Opened at the tail end of 2008, the bus garage at West Ham claims to be the largest single bus depot in the UK – and as is increasingly common, one of the most environmentally friendly. The distinctive green roof and wind turbine offering visual hints as to why it claims that title.
As a modestly curious fan of green roofs, I took the opportunity for a closer inspection this weekend.
Situated next to the recently opened DLR extension, it also afforded the chance to use the new extension as an actual passenger instead of the fuss on the opening day.
The bus garage itself was built on the site of a former Parcelforce depot and replaced an older bus garage to the north of the Olympic site which was needed for, well, the Olympics – and later regeneration of the former industrial landscape in a distinctly non-industrial sphere.
Created out of four large metal arches, the new bus station is oddly reminiscent of the 60 year old station at Stockwell, but unlike subsequent buildings, has a lot more light allowed inside so it isn’t as gloomy.
A talk by one of the architects went into some detail about the heritage of the site (I photographed a few of the slides) and the design of the site. Although obvious in hindsight, I hadn’t really thought about bus garages as being noisy in themselves. However, their peak hours of operation are really from 7pm-11pm and 4am-8am, which is not ideal if you a based next to a future residential site.
The future residential site to the north was supposed to be part of a much larger residential regeneration for the area, but then London won the Olympic bid and a new home had to be found for the bus garage. Apparently the council were quite annoyed.
For that reason, the open air bus park is to the south of the main garage away from the future housing, and the north side of the garage itself is filled in with offices, so their conventional 9-5 working hours wont disturb people.
Inside the offices, it is a very spartan design with exposed concrete everywhere. A deliberate design, as the concrete acts as a cooling agent by absorbing warmth during the day without the need for air conditioning. Sound baffles around the light fittings help absorb office noise that would otherwise bounce off the harsh wall surfaces.
The bus garage itself, although made up of four arches, is divided into two segments, the inner two being maintenance, and the outer two arches for vehicle movements. It is also only the outer two arches that have the distinctive moss covered roof.

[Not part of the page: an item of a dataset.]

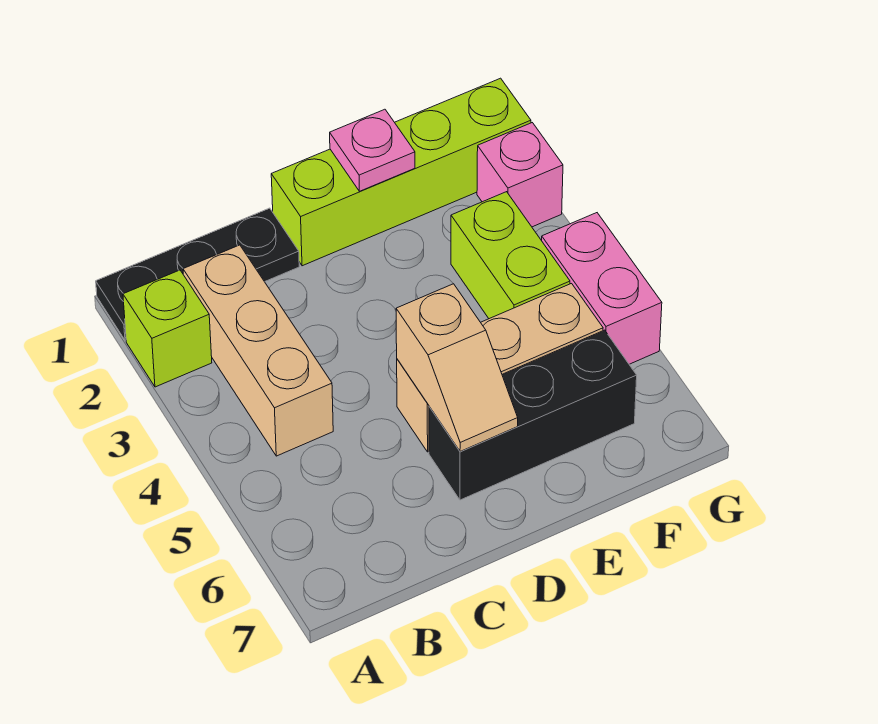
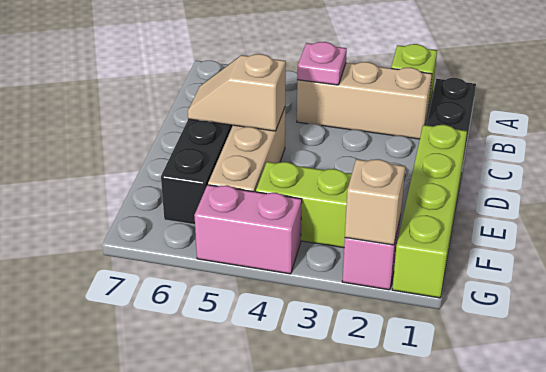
pink 1x1 plate [330,109,415,191] -> pink 1x1 plate moved to [297,42,347,85]
none -> tan 1x1 brick [345,159,405,245]

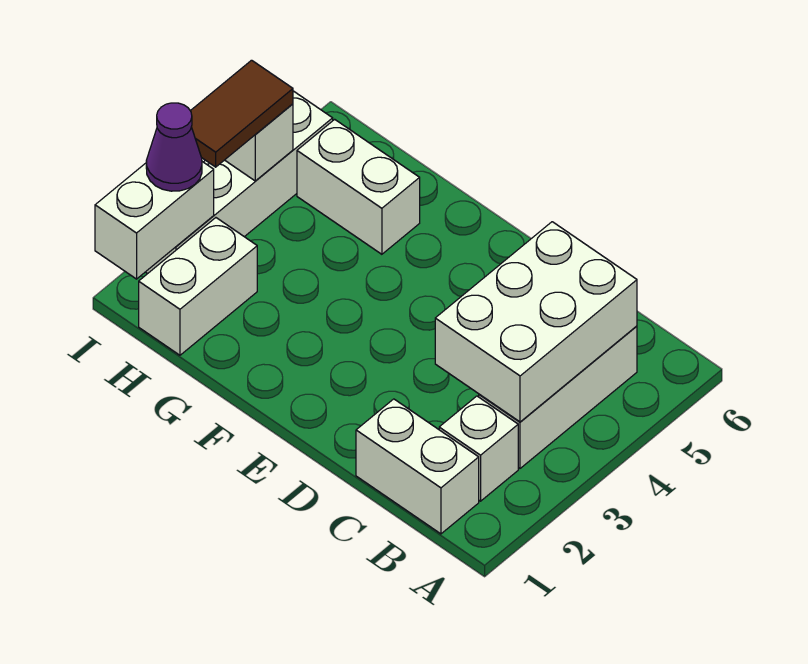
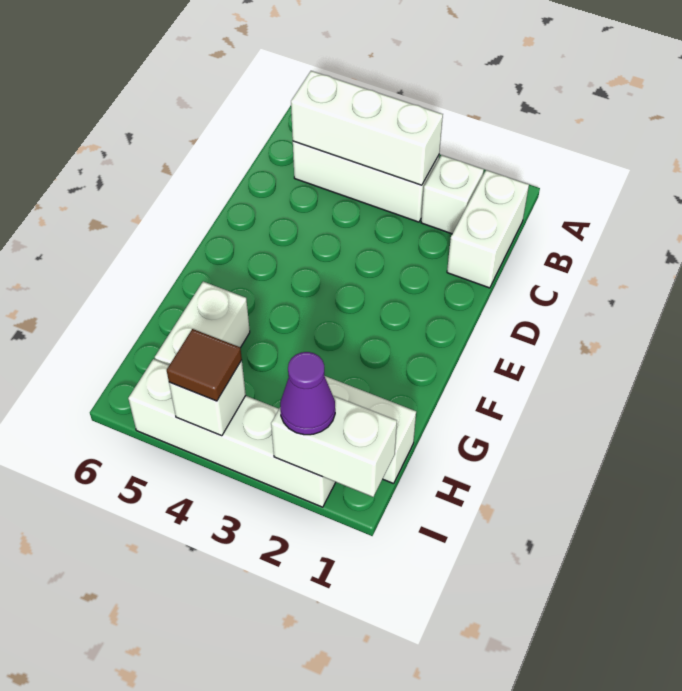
white 2x3 brick [435,222,637,422] -> white 1x3 brick [291,71,443,185]
brown 1x2 tile [191,60,293,167] -> brown 1x1 tile [167,329,242,401]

The green roof is designed to absorb water, and slowly release it to the drains, which in turn use the water for flushing toilets. A concern about is viability meant they dropped plans to green the whole building, but the roof works quite well, and it is a bit late to cover the remaining two arches as well.
A recent wind turbine adds to the green credentials, and averages about 10% of the total electricity consumption, although it has spiked right up to supplying almost all their electricity needs at times. It was switched off when we visited due to a fault.
The garage is predicted to cut CO2 emissions by 27 percent compared to a building built with traditional materials. The slide in the earlier talk showing how many tons of CO2 were saved compared it to how many car journeys were saved – which seemed to be an odd analogy for a bus garage to use. I would have wondered how many “free” bus trips it generates.
Although the arches are evidently steel based, the wooden struts soften the effect a bit, as does the detailing at the bases of each arch. The gaps at the base of the outer arches might add to the light and ventilation, but they are cursed by the motorbike owners who have to park there when it is raining.
I was more interested in the architecture than the buses, and was pleased that the tour was resolutely building based.
A display of one of each of the buses used by the operator finished off the tour, and while I was waiting, a bus-geek came in to complain that one of the signs wasn’t quite correct.
More photos of the site over at the gallery.
The building is owned by Transport for London, leased to the bus company and cost £30 million to build.